Kappa Architecture is Lambda architecture with the Batch layer removed. Data is fed through the streaming layer quickly.
Kappa architecture revolutionizes database migrations and reorganizations because much of the computations and processing latencies are removed since there is no batch processing layer.
The Kappa architecture’s main advantage is that we can perform both real-time processing and batch processing, especially anything related to Big Data analytics, with a single technology stack.
It starts with the incoming data being stored in a messaging engine model such as Apache Kafka, followed by streaming frameworks like Samza, Flink, or Spark Streaming. The incoming data will be processed and stored in a serving database for the end-user to perform queries.
Distributed Commit Log
The Kappa Architecture proposes itself as a non-mutable data stream, unlike the Lambda Architecture, to replicate its codebase in multiple servers. The Kafka framework is utilized within the architecture, a scalable, publish-subscribe messaging system with its core architecture as a distributed commit log. In a simple explanation, Kafka can serve as a kind of external commit-log for a distributed system. The log helps replicate data between nodes and acts as a re-syncing mechanism for failed nodes to restore their data.

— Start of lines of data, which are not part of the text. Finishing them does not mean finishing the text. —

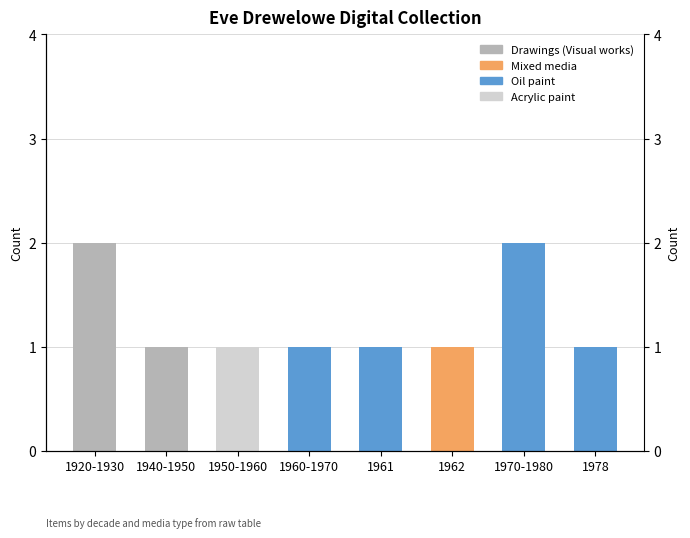

Rank the series at 1962 from highest to lowest value.

Mixed media, Drawings (Visual works), Oil paint, Acrylic paint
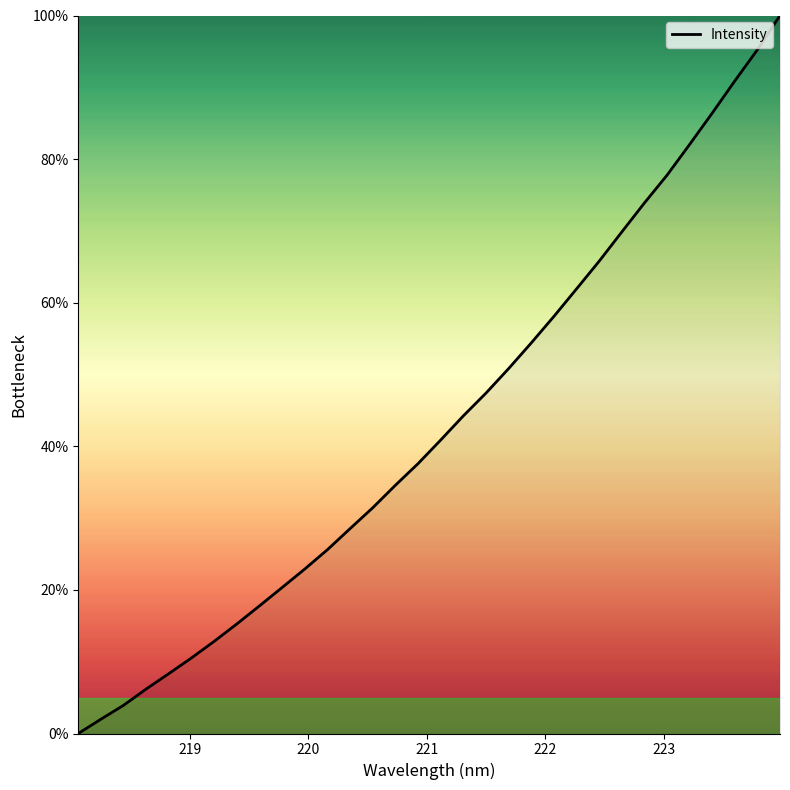

What is the difference between the maximum and minimum values?

100.0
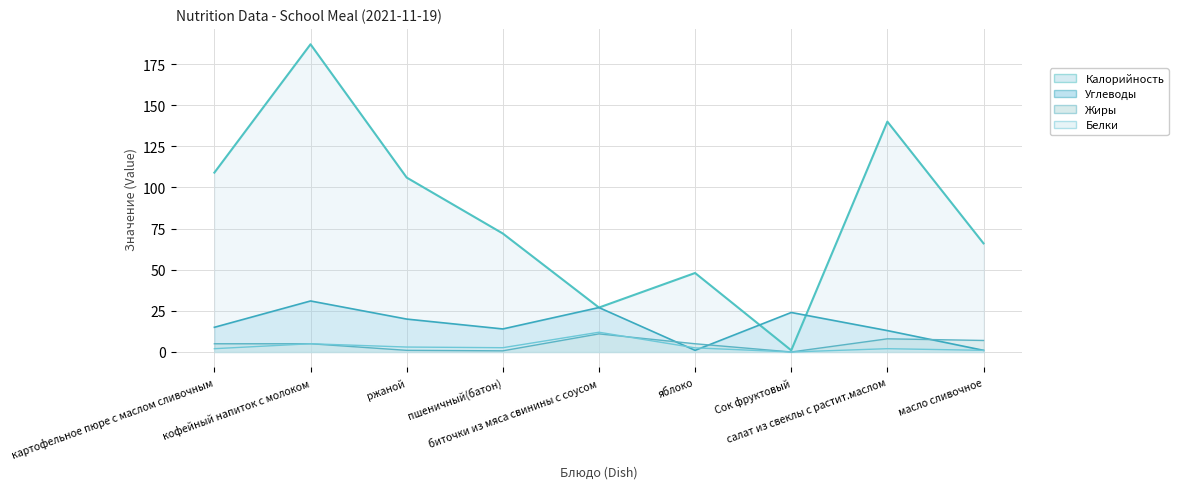

The Углеводы series shows 13.0 at салат из свеклы с растит.маслом. True or false?

True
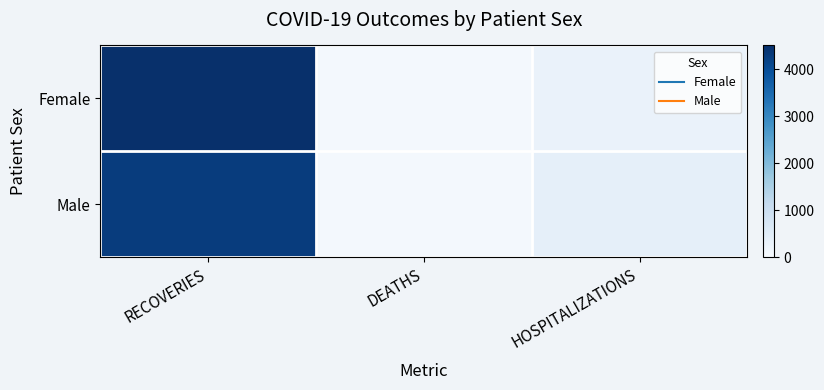

Count the number of categories in the chart.

3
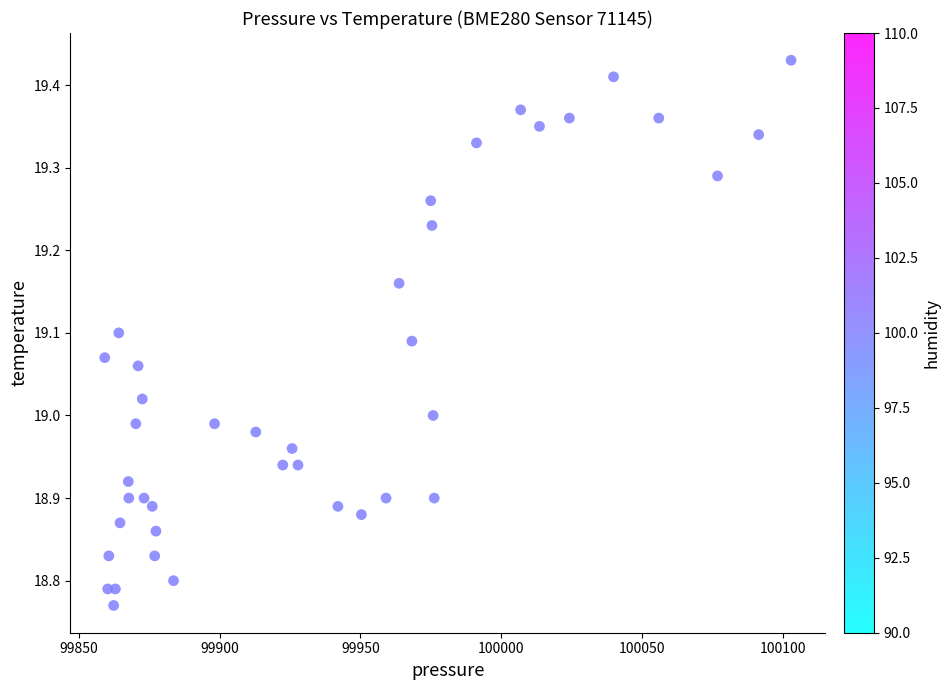

What is the range of X values (max minus min)?

243.8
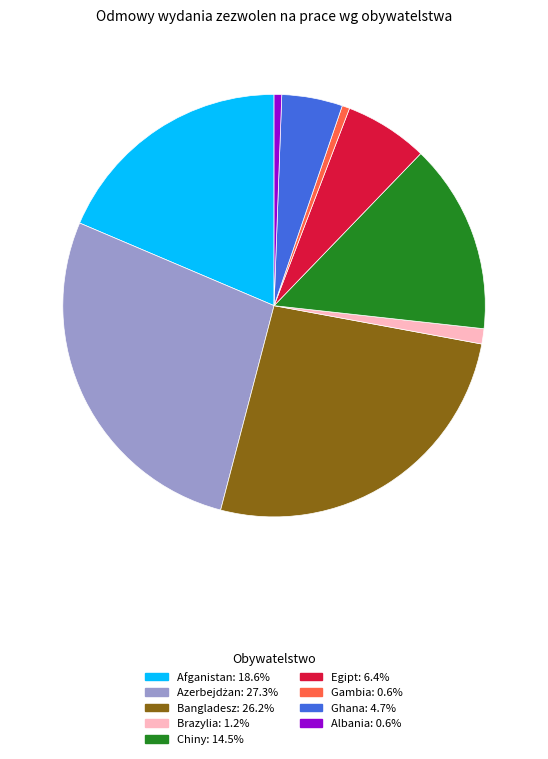

Does any single category account for the majority?

No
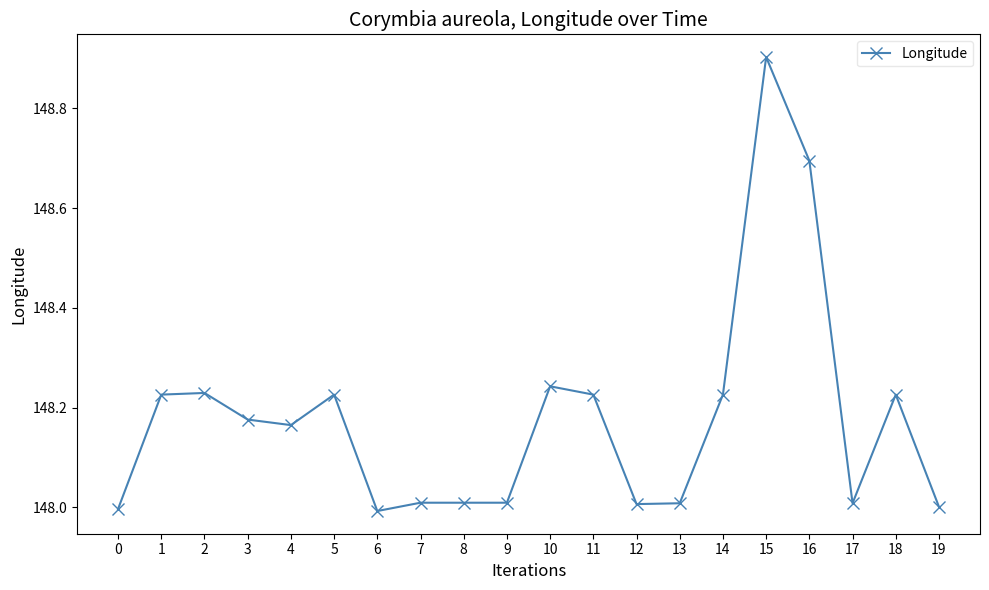

What is the change in value from 6 to 11?

+0.2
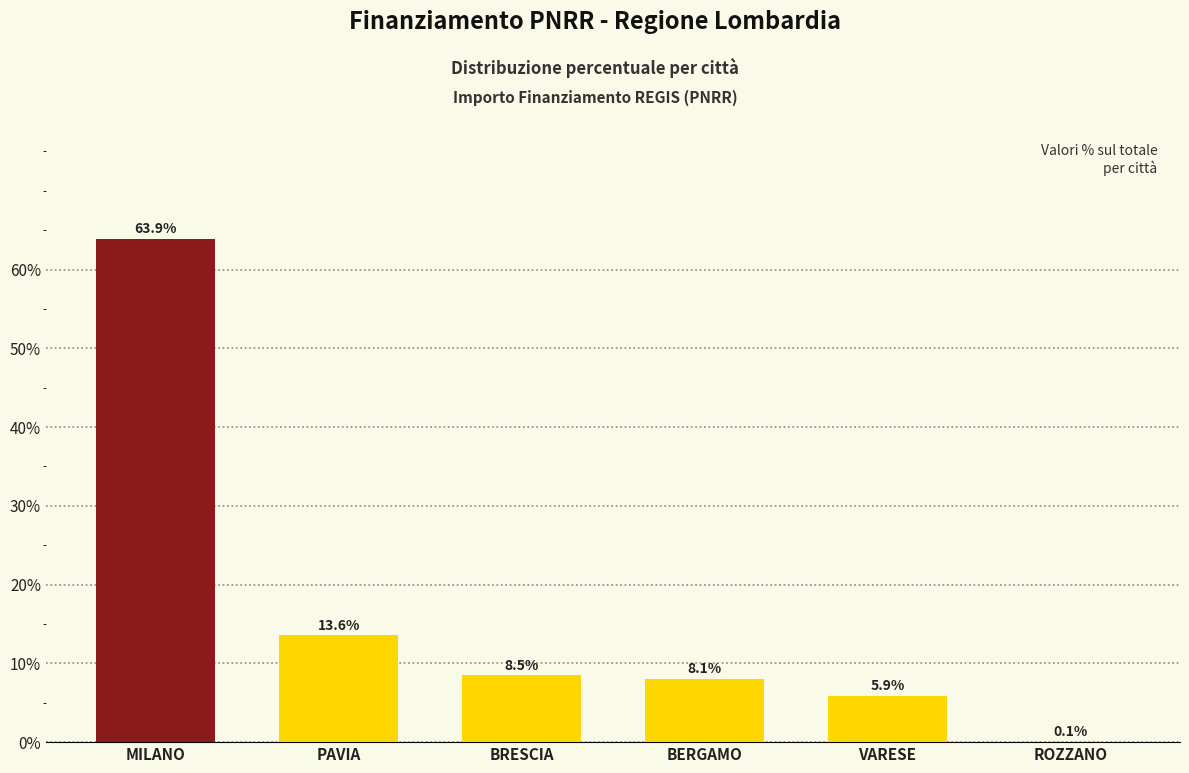

What is the change in value from PAVIA to BRESCIA?

-5.1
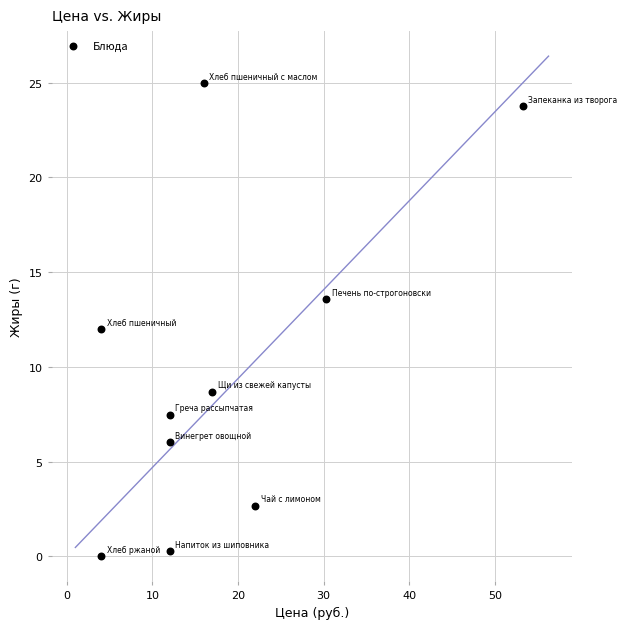

What is the range of X values (max minus min)?

49.3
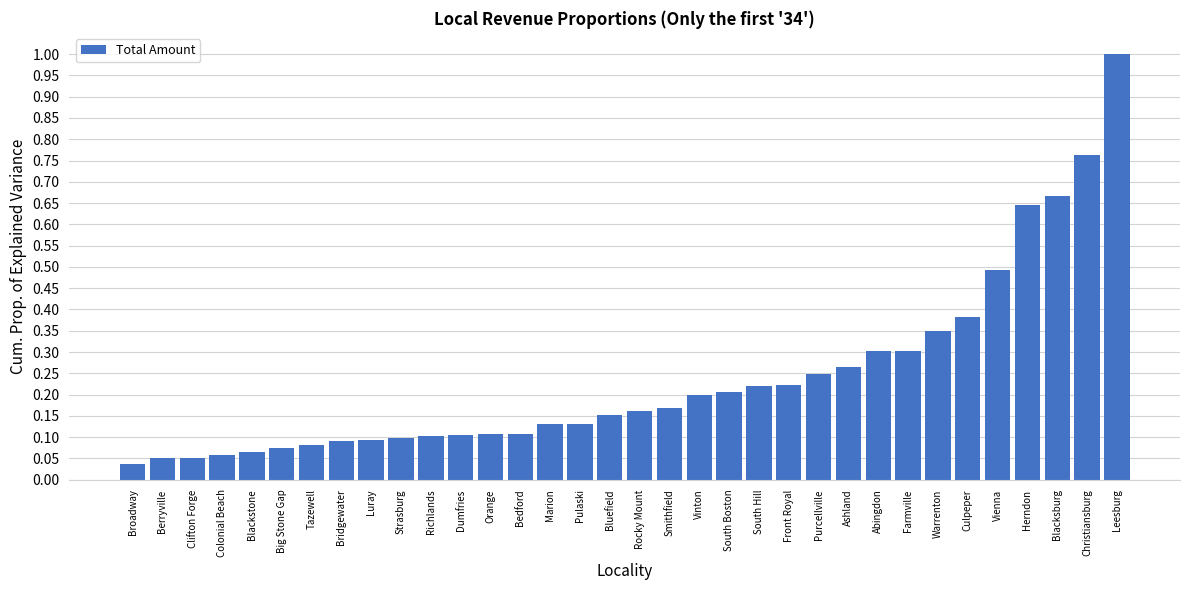

At which category does the chart reach its minimum across all series?

Broadway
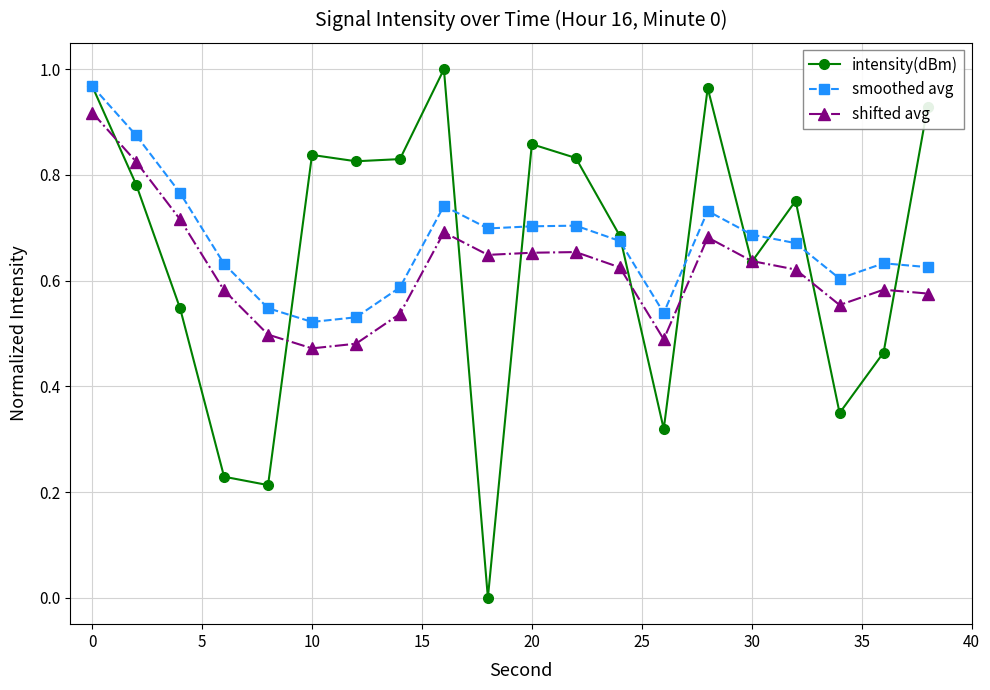

How many positive values does the intensity(dBm) series have?

19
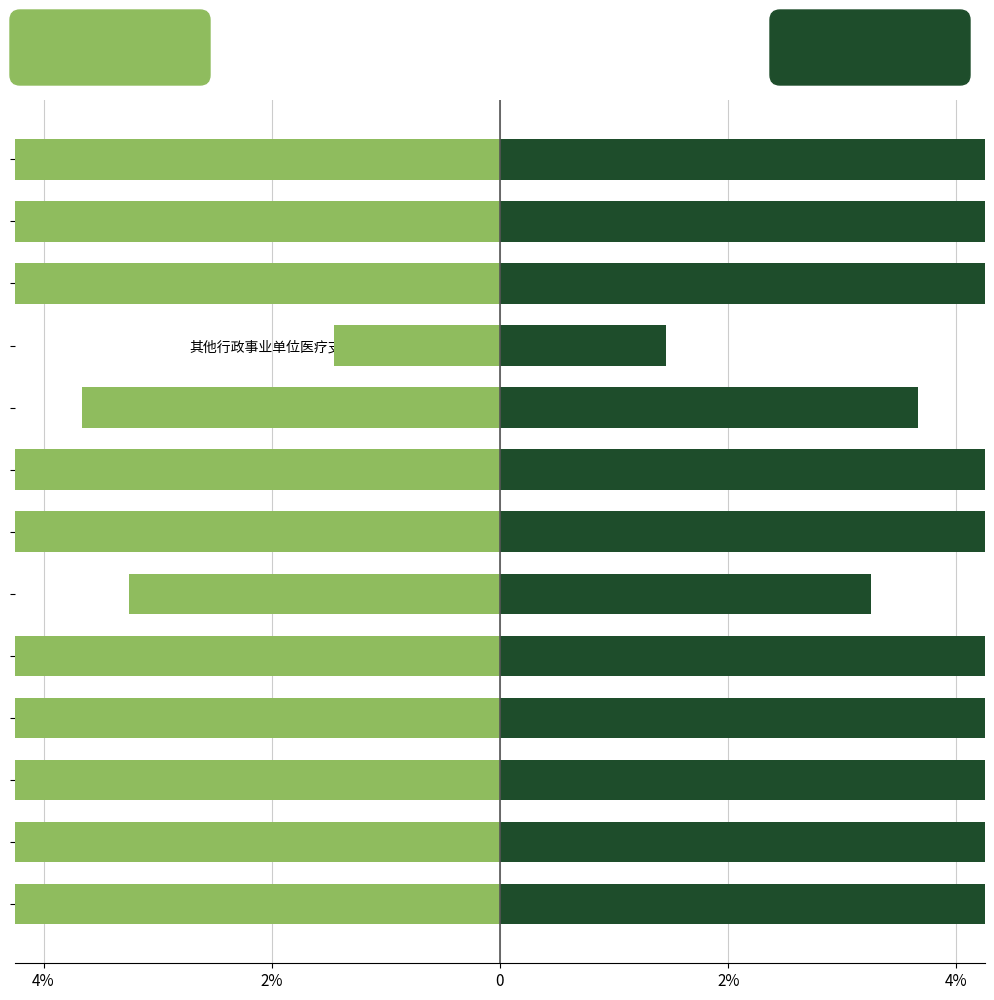

What is the sum of all 总计 values?

-12.0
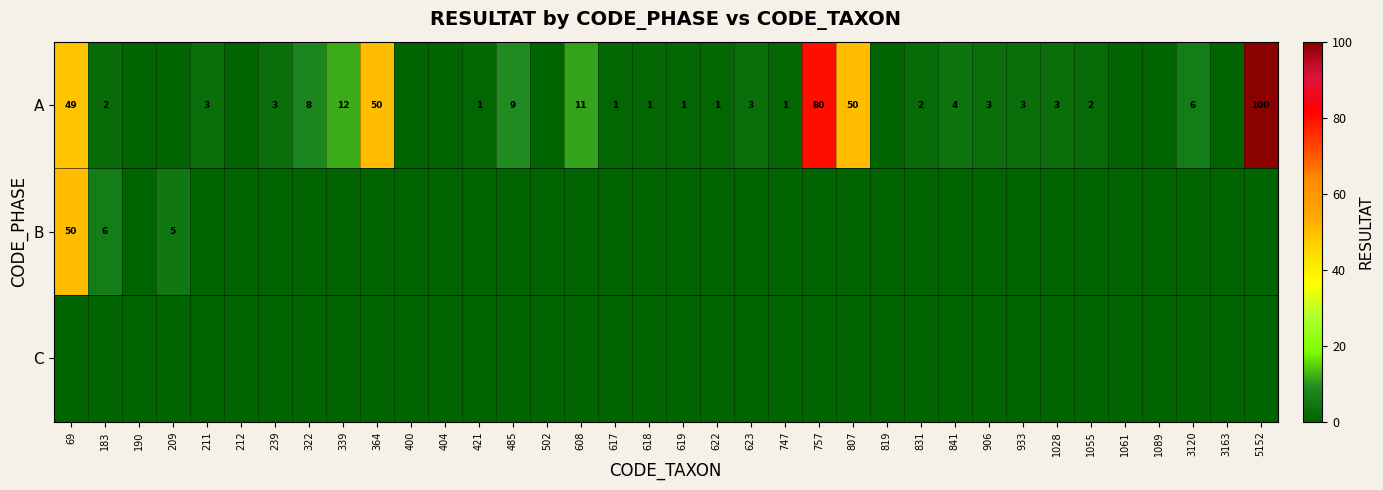

What is the difference between the A values at 322 and 841?

4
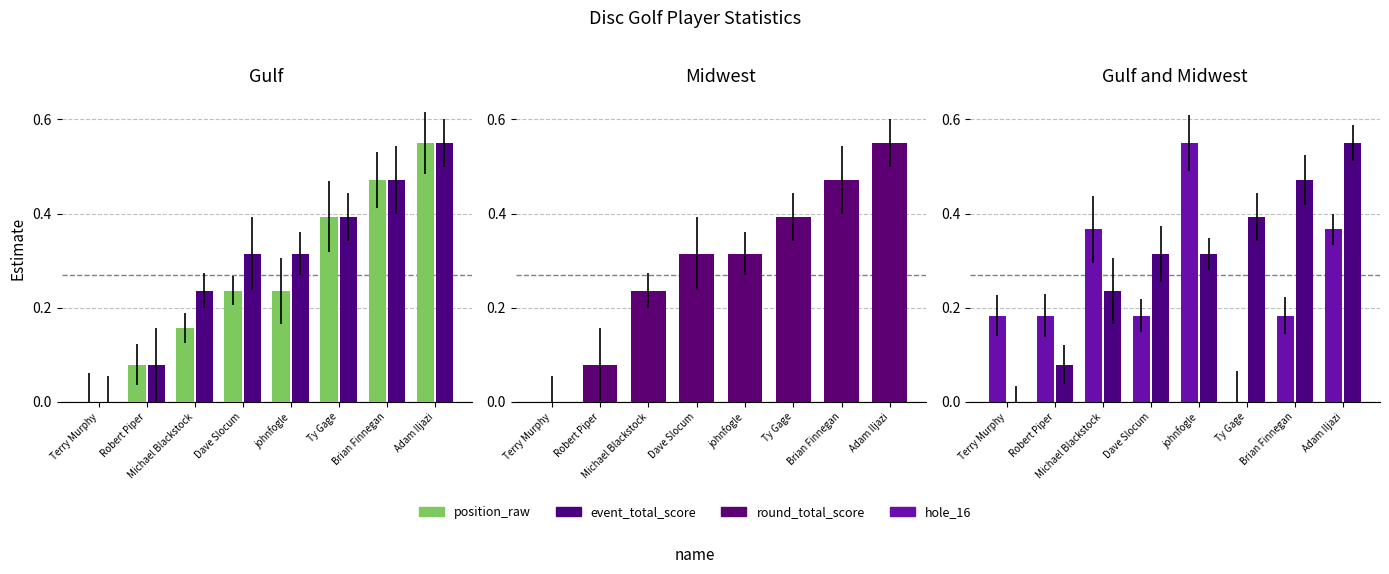

The hole_16 series shows 0.4 at Adam Iljazi. True or false?

True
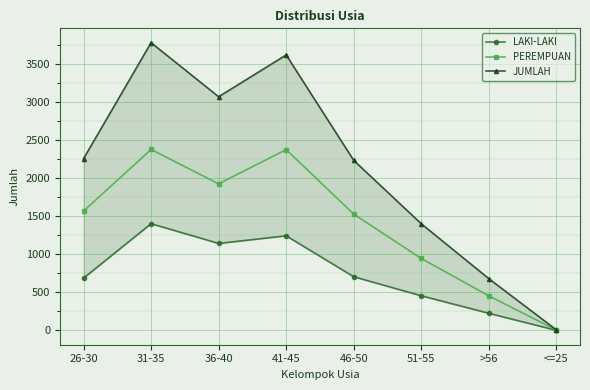

Where is the first local maximum for LAKI-LAKI?

31-35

Consistency, Availability and Partition
A typical concept of Big Data software is designed to run in clusters with different nodes. Clusters of different Big Data processing or storage tools are designed to be failure tolerant. They offer scale-out capabilities to gain performance or storage almost linearly when adding new nodes. This is where the CAP theorem comes in.
- Consistency – Every read receives the most recent write or an error
- Availability – Every request receives a (non-error) response, without the guarantee that it contains the most recent write
- Partition Tolerance – The system continues to operate despite an arbitrary number of messages being dropped (or delayed) by the network between nodes
However, when dealing with some modern distributed systems, Partition Tolerance is a must to implement. Big Data tools are normally aware of this choice and decide in advance for the tool architecture for partitioning and eventual consistency or let the user decide between consistency and availability.
Real-time processing is significant when it comes to handling real-time streaming data from the sources of IoT, financial transactions, and event logs. Kappa architecture is designed without the batch layer whereby the data is streamed into the serving layer, which improves latency. Kappa is more useful where it is required to deal with unique events occurring on the runtime for real-time processing.
Lambda on the other hand is designed to update the data lake to predict the upcoming events in a robust and error-free manner (with Batch Layer). In short, the use of architecture depends on the types of applications that are being used.
What is Stream Processing?
Stream Processing technology enables users to query continuous data stream and detect conditions fast within a small period from the time of receiving the data
What are the 3 layers in Lambda Architecture?
The 3 layers in the Lambda Architecture are Batch Layer, Speed Layer and Serving Layer
What does the Speed Layer do in the Lambda Architecture?
The speed layer processes data from the batch layer that has not been processed in the last batch of the batch layer. The speed layer compensates for the high latency of updates to the serving layer from the batch layer
What is Kappa Architecture?
Essentially, the Kappa Architecture is Lambda architecture with the Batch layer removed. The real-time data is fed through the speed layer quickly by using stream processing frameworks.
What is a commit log in a distributed system?
Apache Kafka can serve as a kind of external commit-log for a distributed system. The log helps replicate data between nodes and acts as a re-syncing mechanism for failed nodes to restore their data.